## Documento de origem

************

A memória dele acaba no momento que seu nome é chamado no palco principal do Kongresshaus, em Zurique. Wendell afirma não ter lembranças da caminhada até o fim do discurso.
- Antes de ir para o intervalo, o cara que estava comigo, o Thiago, perguntou se eu tinha um discurso para ganhar. Eu não tenho o que falar. Vou falar o quê? Só vou chorar. Eu não tenho recordação do que falei. Não lembro muito do que falei. Acredito que foi o Espírito Santo que tomou conta. Imagina num palco, olhar para frente e estar Cristiano, Messi, Neymar, Thiago Silva, Kaká... Jogadores que você passou a vida inteira tendo como exemplo, pessoas que você admira, que você ama, que você jogou desde pequeno no videogame. E você subir ali para falar do amor de Deus, do quanto foi maravilhoso para fazer o milagre de ganhar do Messi. Eu nem gaguejei. Não lembro muito do que aconteceu. Foi muito único.
Wendell Lira lembra história com Marcelo e CR7 no Puskás de 2015: "Fui para tirar foto"

************

## Requisitos do exercício
1. No relato sobre o discurso de Wendell Lira, em que local de Zurique o nome dele foi chamado?
2. Prossiga com o relato sobre o discurso de Wendell Lira a partir do ponto em que ele para.
Os dados não têm nenhuma relação com o relato.

Entradas de dados armazenadas
************

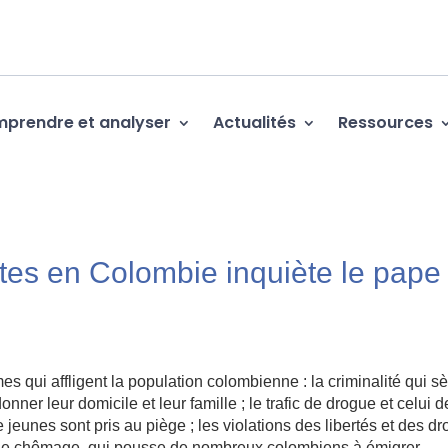
prendre et analyser
Actualités
Ressources
ctes en Colombie inquiète le pape
es qui affligent la population colombienne : la criminalité qui 
nner leur domicile et leur famille ; le trafic de drogue et celui d
eunes sont pris au piège ; les violations des libertés et des dro
t le chômage, qui pousse de nombreux colombiens à émigrer.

************

## Respostas por tarefa
1. No palco principal do Kongresshaus.

2.
Antes da cerimônia, Wendell conheceu o Santiago Bernabéu, casa do Real Madrid, e recebeu um convite especial e inesperado quando estava na porta do camarote do clube. Marcelo, na época lateral-esquerdo da equipe espanhola, o chamou para entrar.
- Foi um cara de uma humildade gigantesca. Eu estava na frente do camarote do Real Madrid e ele me chamou. Veio com toda a humildade. Ele gritou no meio do salão: "Cristiano, o Wendell quer tirar foto com você". Deu atenção para mim, para a minha mulher. Trocamos uma ideia, me colocou para dentro do camarote do Real, tirei foto com todo mundo do Real Madrid. O Neymar me surpreendeu muito também, mas eu já sabia que era um fenômeno. O Marcelo foi muito diferente comigo, muito ímpar. Ele não tinha necessidade. Era o Marcelo do Real Madrid. Às vezes, para o Neymar, para o Cristiano, é só mais um momento. Para mim não. Era o momento da minha vida. Quando alguém faz algo de muito diferente como o Marcelo fez, marca para a vida. Sou grato eternamente ao Marcelo por isso.
Wendell Lira e Cristiano Ronaldo
Reprodução / Instagram
- Ele (Cristiano Ronaldo) eu não esperava mesmo. Chegou, perguntou como eu estava e desejou boa sorte para o Puskás. Ele sabe quem eu sou. Perguntou se eu queria tirar foto, se minha esposa queria tirar foto também. Minha esposa tirou foto com ele. Foi muito atencioso, de uma atenção gigantesca. Depois do prêmio acabei encontrando também. Foi muito gentil. Foi tudo mágico.
Agradecimento ao Brasil
Hoje, Wendell é morador de Vinhedo, cidade do estado de São Paulo localizada na Região Metropolitana de Campinas. Ele abandonou os gramados pouco depois da vitória no Puskás e focou no mundo digital.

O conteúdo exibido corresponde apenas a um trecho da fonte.